About 2 million people have fled Ukraine’s capital Kyiv, officials said on Thursday, as the encircled city readies for a battle that could determine the war with Russia.
That number means the city’s peacetime population has been approximately halved.
“Every street, every house is being fortified,” said Kyiv’s mayor, Vitali Klitschko. “Even people who in their lives never intended to change their clothes, now they are in uniform with machine guns in their hands.”
The figure was revealed as the war entered its third week. The Red Cross said hundreds of thousands of people in another encircled city, Mariupol, the scene of an attack on a maternity hospital on Wednesday, were suffering shortages of food, medicine, heat and electricity.
Ukrainian president Volodymyr Zelensky said authorities had managed to evacuate almost 40,000 people from the cities of Sumy, Trostyanets, Krasnopillya, Irpin, Bucha, Hostomel and Izyum, but his deputy Iryna Vereshchuk said not a single civilian was able to leave Mariupol on Thursday as Russian forces failed to respect a temporary ceasefire to allow evacuations.
Efforts to send food, water and medicine into the city failed when Russian tanks attacked a humanitarian corridor, Mr Zelensky said.
“This is outright terror ... from experienced terrorists,” he added in a televised address. “The world needs to know this. I have to admit it - we are all dealing with a terrorist state."
Russian warplanes again bombed the southern port city on Thursday.
Attempts to send aid and evacuation convoys have failed for six days. Russian warplanes targeted convoy routes on Thursday, said Petro Andrushenko, an adviser to Mariupol’s mayor.
“Air strikes started from the early morning. Air strike after air strike. All the historic centre is under bombardment,” he told Reuters by phone.
“They want to absolutely delete our city, delete our people. They want to stop any evacuation.”
In the political fallout from the strike on the hospital, Russia’s Defence Ministry denied having bombed the hospital, accusing Ukraine of a “staged provocation”. The foreign minister, Sergei Lavrov, called the outcry over the attack, which at left three dead, “pathetic”.
Mr Lavrov was speaking after meeting Ukraine’s Dmytro Kuleba in Turkey, in the highest-level talks since the invasion began. However, the talks failed to bring any respite.
Mr Kuleba said afterwards that Mr Lavrov had refused to promise to hold fire to allow for the distribution of aid and for the evacuation along humanitarian corridors of hundreds of thousands of civilians trapped in Mariupol and elsewhere.
Russian president, Vladimir Putin, facing global condemnation for the assault and increasingly isolated, said his country would emerge stronger after overcoming the difficulties caused by economic sanctions.
He told a government meeting there had been no alternative to what Russia calls its special military operation in Ukraine.
“There are some questions, problems and difficulties but in the past we have overcome them and we will overcome them,” he said.
However, the invasion has so far failed to reach its stated objectives but has caused thousands of deaths and forced more than 2 million people to flee the country, while several cities are under siege.

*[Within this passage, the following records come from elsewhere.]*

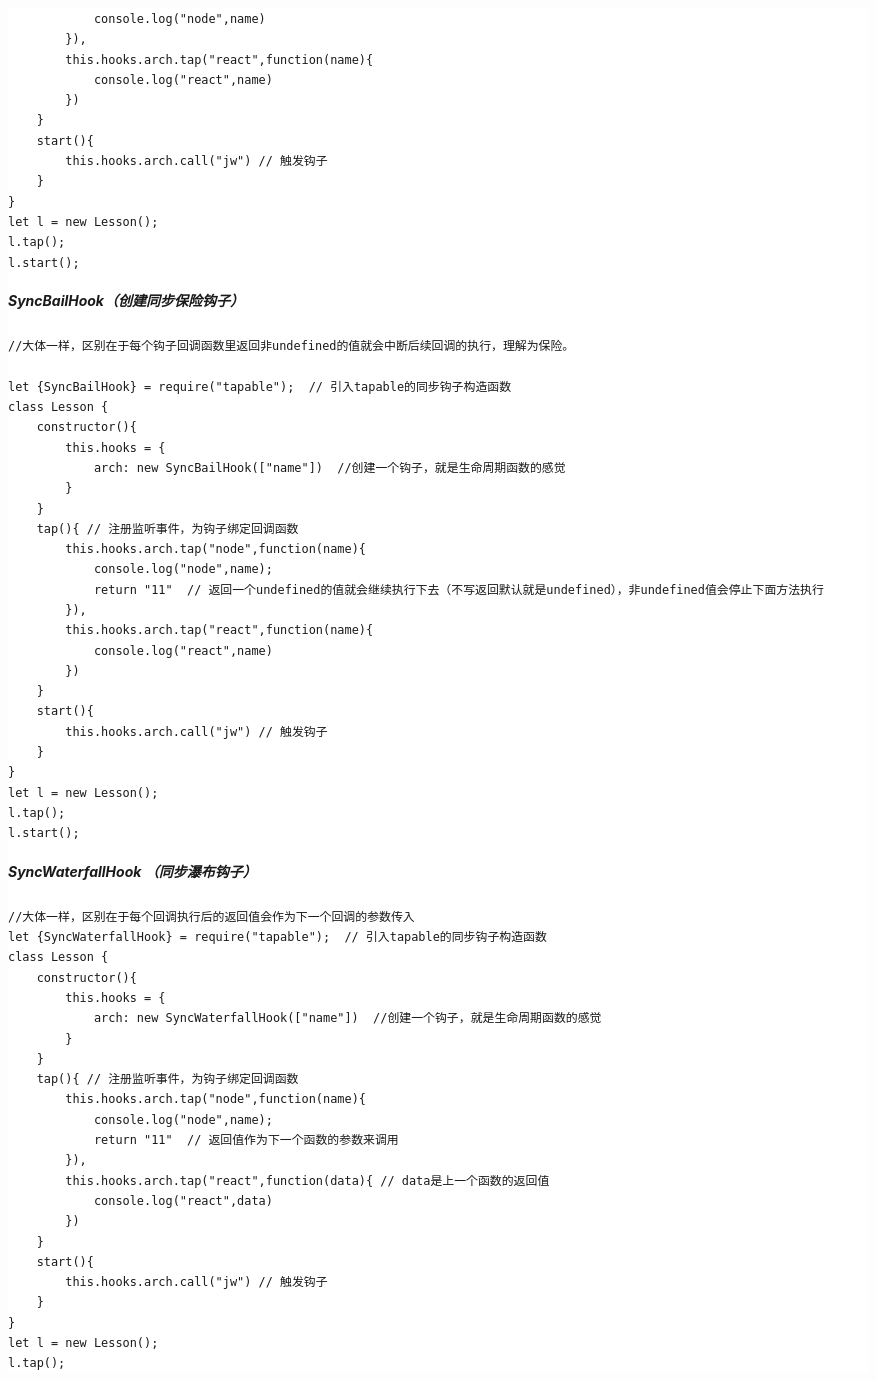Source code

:                 console.log("node",name)
            }),
            this.hooks.arch.tap("react",function(name){
                console.log("react",name)
            })
        }
        start(){
            this.hooks.arch.call("jw") // 触发钩子
        }
    }
    let l = new Lesson();
    l.tap();
    l.start();
##### SyncBailHook（创建同步保险钩子）
    //大体一样，区别在于每个钩子回调函数里返回非undefined的值就会中断后续回调的执行，理解为保险。

    let {SyncBailHook} = require("tapable");  // 引入tapable的同步钩子构造函数
    class Lesson {  
        constructor(){
            this.hooks = {
                arch: new SyncBailHook(["name"])  //创建一个钩子，就是生命周期函数的感觉
            }
        }
        tap(){ // 注册监听事件，为钩子绑定回调函数
            this.hooks.arch.tap("node",function(name){
                console.log("node",name);
                return "11"  // 返回一个undefined的值就会继续执行下去（不写返回默认就是undefined），非undefined值会停止下面方法执行
            }),
            this.hooks.arch.tap("react",function(name){
                console.log("react",name)
            })
        }
        start(){
            this.hooks.arch.call("jw") // 触发钩子
        }
    }
    let l = new Lesson();
    l.tap();
    l.start();
##### SyncWaterfallHook （同步瀑布钩子）
    //大体一样，区别在于每个回调执行后的返回值会作为下一个回调的参数传入
    let {SyncWaterfallHook} = require("tapable");  // 引入tapable的同步钩子构造函数
    class Lesson {  
        constructor(){
            this.hooks = {
                arch: new SyncWaterfallHook(["name"])  //创建一个钩子，就是生命周期函数的感觉
            }
        }
        tap(){ // 注册监听事件，为钩子绑定回调函数
            this.hooks.arch.tap("node",function(name){
                console.log("node",name);
                return "11"  // 返回值作为下一个函数的参数来调用
            }),
            this.hooks.arch.tap("react",function(data){ // data是上一个函数的返回值
                console.log("react",data)
            })
        }
        start(){
            this.hooks.arch.call("jw") // 触发钩子
        }
    }
    let l = new Lesson();
    l.tap();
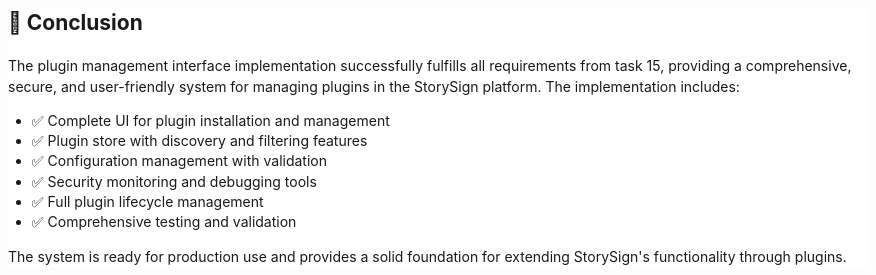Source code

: ## 📝 Conclusion

The plugin management interface implementation successfully fulfills all requirements from task 15, providing a comprehensive, secure, and user-friendly system for managing plugins in the StorySign platform. The implementation includes:

- ✅ Complete UI for plugin installation and management
- ✅ Plugin store with discovery and filtering features
- ✅ Configuration management with validation
- ✅ Security monitoring and debugging tools
- ✅ Full plugin lifecycle management
- ✅ Comprehensive testing and validation

The system is ready for production use and provides a solid foundation for extending StorySign's functionality through plugins.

In Brussels, European Commission president Ursula von der Leyen said the hospital attack could constitute a war crime and should be investigated, calling it “inhumane, cruel and tragic”.
Russia says its offensive is aimed at disarming its neighbour and dislodging leaders it calls neo-Nazis. Kyiv and its western allies say this is a baseless pretext to invade a democratic country of 44 million people.

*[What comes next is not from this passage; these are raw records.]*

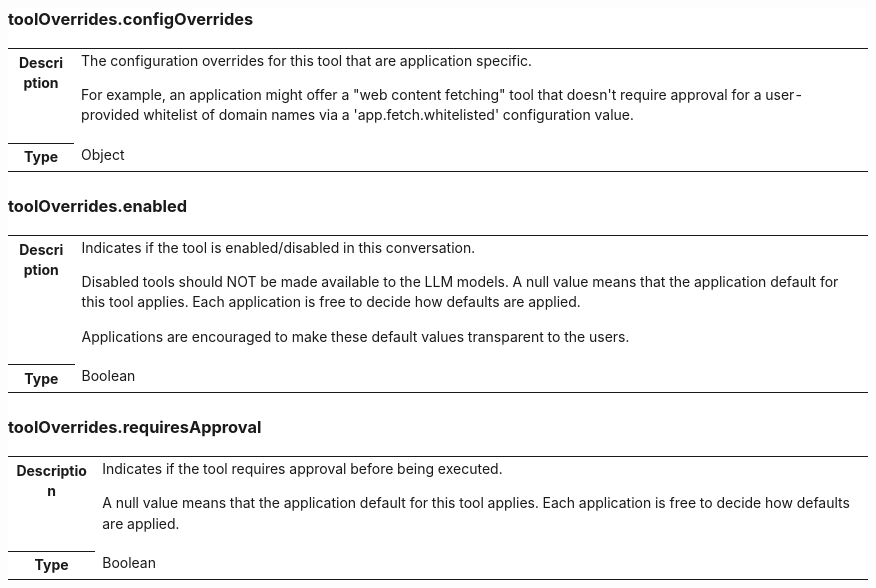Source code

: 
### toolOverrides.configOverrides


<table class="jssd-property-table">
  <tbody>
    <tr>
      <th>Description</th>
      <td colspan="2">The configuration overrides for this tool that are application specific.

For example, an application might offer a &quot;web content fetching&quot; tool that doesn&#x27;t require approval for a
user-provided whitelist of domain names via a &#x27;app.fetch.whitelisted&#x27; configuration value.
</td>
    </tr>
    <tr><th>Type</th><td colspan="2">Object</td></tr>
    
  </tbody>
</table>




### toolOverrides.enabled


<table class="jssd-property-table">
  <tbody>
    <tr>
      <th>Description</th>
      <td colspan="2">Indicates if the tool is enabled/disabled in this conversation.

Disabled tools should NOT be made available to the LLM models. A null value means that the application default
for this tool applies. Each application is free to decide how defaults are applied.

Applications are encouraged to make these default values transparent to the users.
</td>
    </tr>
    <tr><th>Type</th><td colspan="2">Boolean</td></tr>
    
  </tbody>
</table>




### toolOverrides.requiresApproval


<table class="jssd-property-table">
  <tbody>
    <tr>
      <th>Description</th>
      <td colspan="2">Indicates if the tool requires approval before being executed.

A null value means that the application default for this tool applies. Each application is free to decide how defaults are applied.
</td>
    </tr>
    <tr><th>Type</th><td colspan="2">Boolean</td></tr>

But so far Russian forces have failed to crush Ukraine’s military, while Zelensky – still in Kyiv – has rallied his people and western military aid has poured across the Polish and Romanian borders.

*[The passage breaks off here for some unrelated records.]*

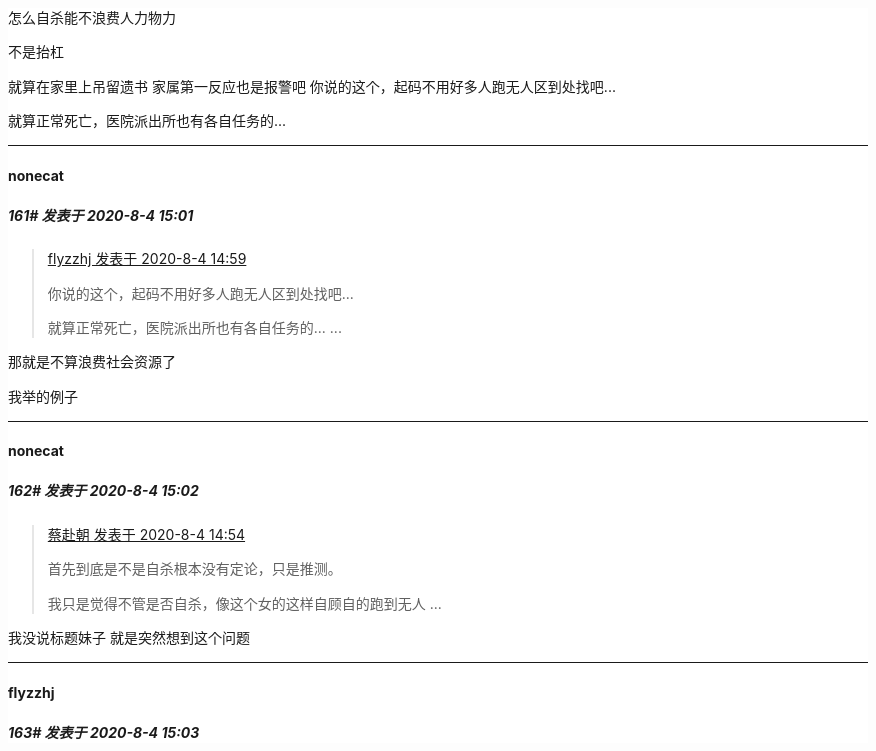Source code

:怎么自杀能不浪费人力物力

不是抬杠

就算在家里上吊留遗书 家属第一反应也是报警吧</blockquote>
你说的这个，起码不用好多人跑无人区到处找吧...

就算正常死亡，医院派出所也有各自任务的...







-----

####  nonecat  
##### 161#       发表于 2020-8-4 15:01



<blockquote><a href="httphttps://bbs.saraba1st.com/2b/forum.php?mod=redirect&amp;goto=findpost&amp;pid=48314981&amp;ptid=1952629" target="_blank">flyzzhj 发表于 2020-8-4 14:59</a>

你说的这个，起码不用好多人跑无人区到处找吧...

就算正常死亡，医院派出所也有各自任务的... ...</blockquote>
那就是不算浪费社会资源了

我举的例子







-----

####  nonecat  
##### 162#       发表于 2020-8-4 15:02



<blockquote><a href="httphttps://bbs.saraba1st.com/2b/forum.php?mod=redirect&amp;goto=findpost&amp;pid=48314938&amp;ptid=1952629" target="_blank">蔡赴朝 发表于 2020-8-4 14:54</a>

首先到底是不是自杀根本没有定论，只是推测。


我只是觉得不管是否自杀，像这个女的这样自顾自的跑到无人 ...</blockquote>
我没说标题妹子 就是突然想到这个问题







-----

####  flyzzhj  
##### 163#       发表于 2020-8-4 15:03


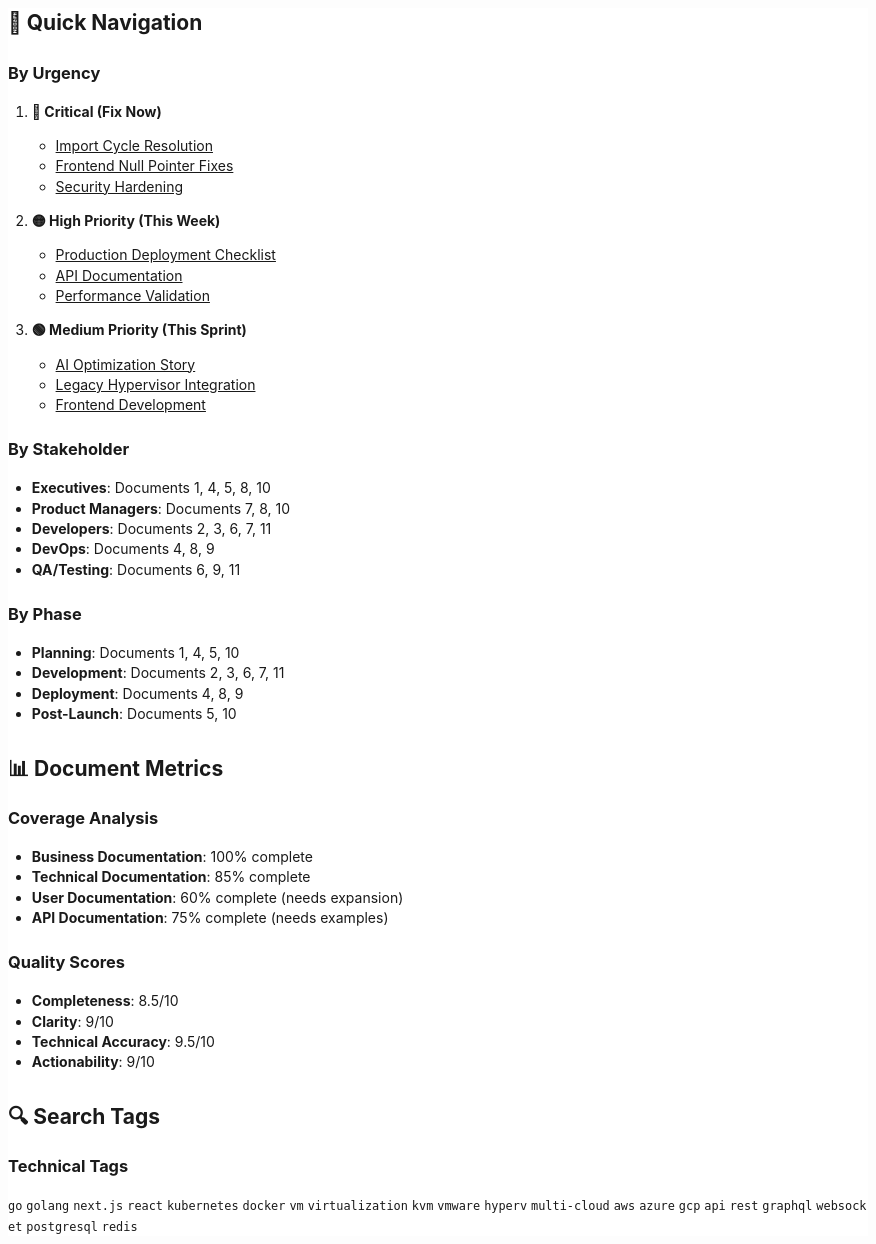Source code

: ## 🎯 Quick Navigation

### By Urgency
1. **🔴 Critical (Fix Now)**
   - [Import Cycle Resolution](./04-sprint-change-proposal.md#specific-proposed-edits)
   - [Frontend Null Pointer Fixes](./04-sprint-change-proposal.md#phase-1-issue-resolution)
   - [Security Hardening](./03-brownfield-story-ssl-termination.md)

2. **🟡 High Priority (This Week)**
   - [Production Deployment Checklist](./09-production-readiness-checklist.md)
   - [API Documentation](./06-api-specification.md)
   - [Performance Validation](./09-production-readiness-checklist.md#performance-validation)

3. **🟢 Medium Priority (This Sprint)**
   - [AI Optimization Story](./07-next-story-ai-optimization.md)
   - [Legacy Hypervisor Integration](./02-brownfield-epic-legacy-hypervisor.md)
   - [Frontend Development](./11-ai-frontend-prompt.md)

### By Stakeholder
- **Executives**: Documents 1, 4, 5, 8, 10
- **Product Managers**: Documents 7, 8, 10
- **Developers**: Documents 2, 3, 6, 7, 11
- **DevOps**: Documents 4, 8, 9
- **QA/Testing**: Documents 6, 9, 11

### By Phase
- **Planning**: Documents 1, 4, 5, 10
- **Development**: Documents 2, 3, 6, 7, 11
- **Deployment**: Documents 4, 8, 9
- **Post-Launch**: Documents 5, 10

## 📊 Document Metrics

### Coverage Analysis
- **Business Documentation**: 100% complete
- **Technical Documentation**: 85% complete
- **User Documentation**: 60% complete (needs expansion)
- **API Documentation**: 75% complete (needs examples)

### Quality Scores
- **Completeness**: 8.5/10
- **Clarity**: 9/10
- **Technical Accuracy**: 9.5/10
- **Actionability**: 9/10

## 🔍 Search Tags

### Technical Tags
`go` `golang` `next.js` `react` `kubernetes` `docker` `vm` `virtualization` `kvm` `vmware` `hyperv` `multi-cloud` `aws` `azure` `gcp` `api` `rest` `graphql` `websocket` `postgresql` `redis`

Russian troops have advanced in the south but have yet to capture a city in the north or east. Meanwhile, the western-led sanctions designed to cut off the Russian economy and government from international markets have bitten hard, with the rouble plunging.
Goldman Sachs Group said on Thursday it was closing its Russian business, the first major US bank to exit. It follows decisions by such emblematic global brands as McDonald’s, Starbucks and Coca-Cola to halt business in Russia.